■ **Problem**
Count the lines below that contain the word "value" and reply with that number alone.

■ **Task material**
•••••

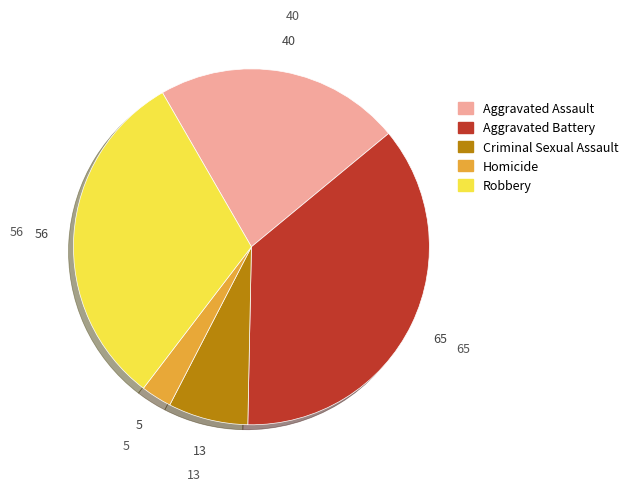

What is the ratio of the value at Homicide to the value at Robbery?

0.1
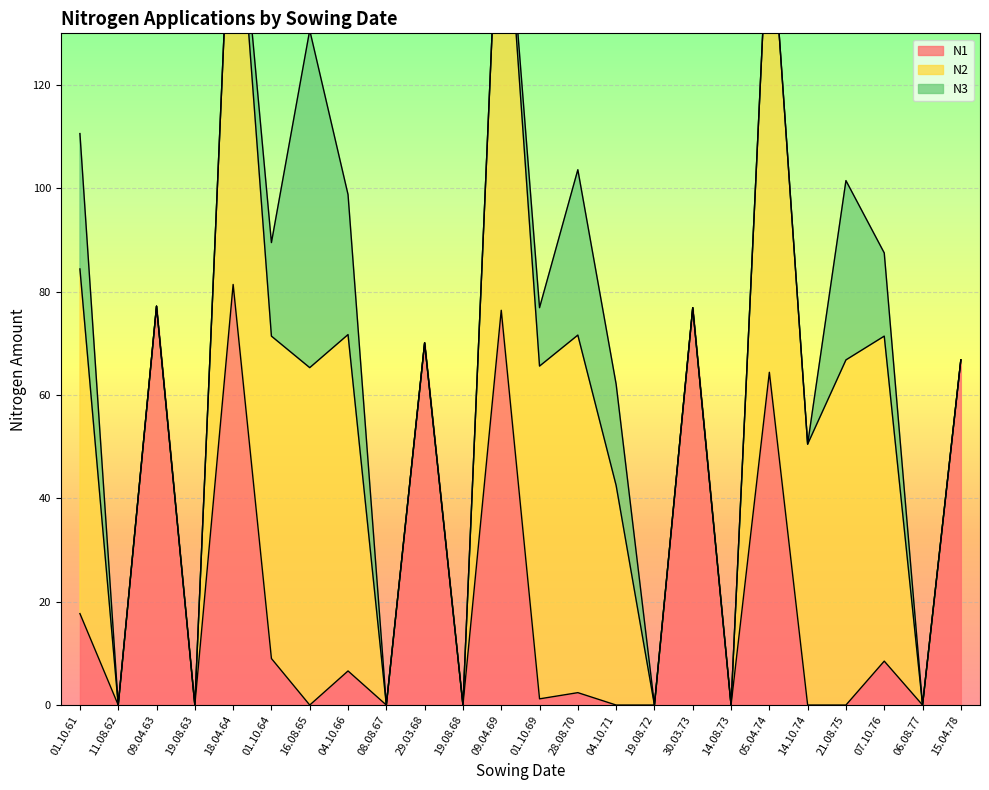

Which category has the highest value across all series?

09.04.69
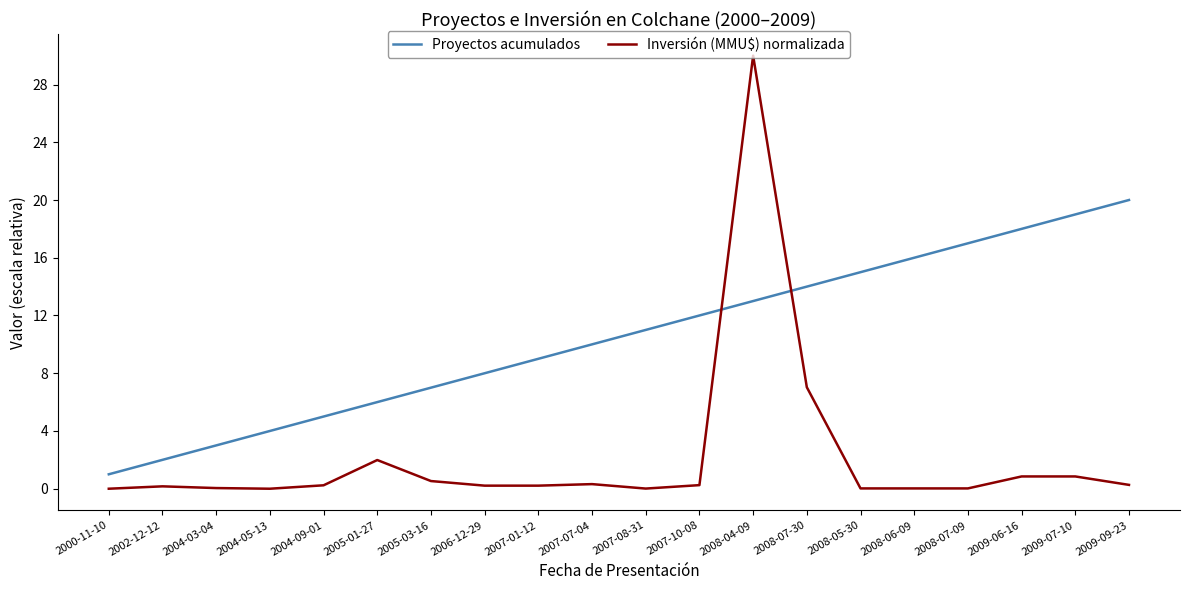

Which series has the largest total across all categories?

Proyectos acumulados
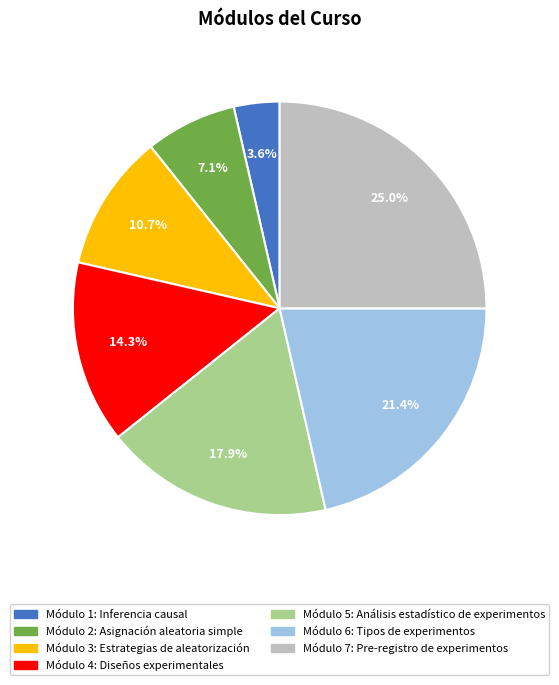

Is there any slice that represents more than half of the pie?

No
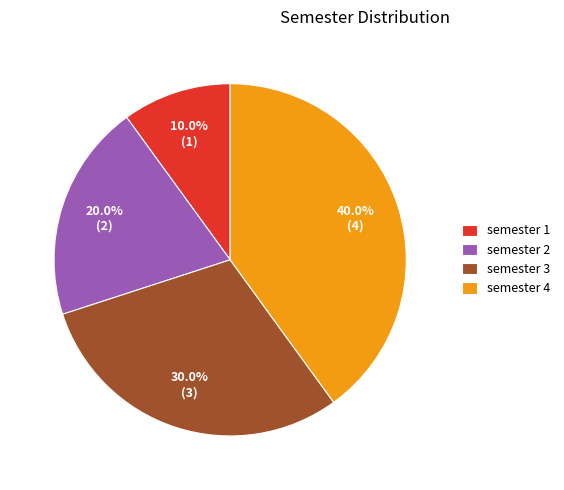

Is there any slice that represents more than half of the pie?

No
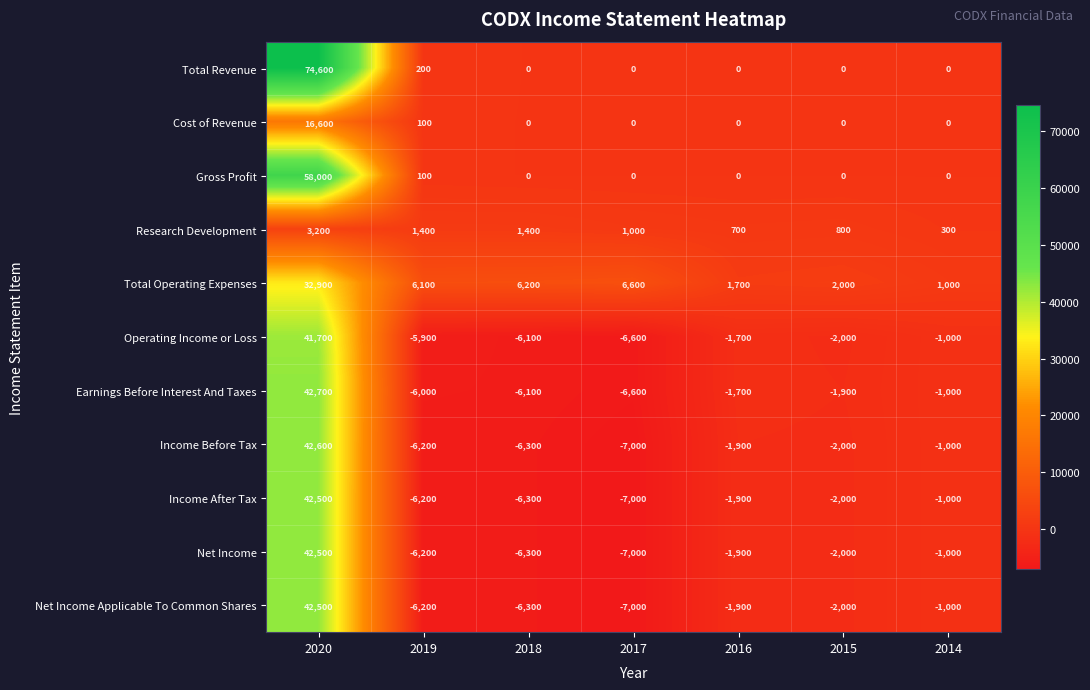

Which series changed the most between 2020 and 2016?

Total Revenue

•••••

■ **Output**
2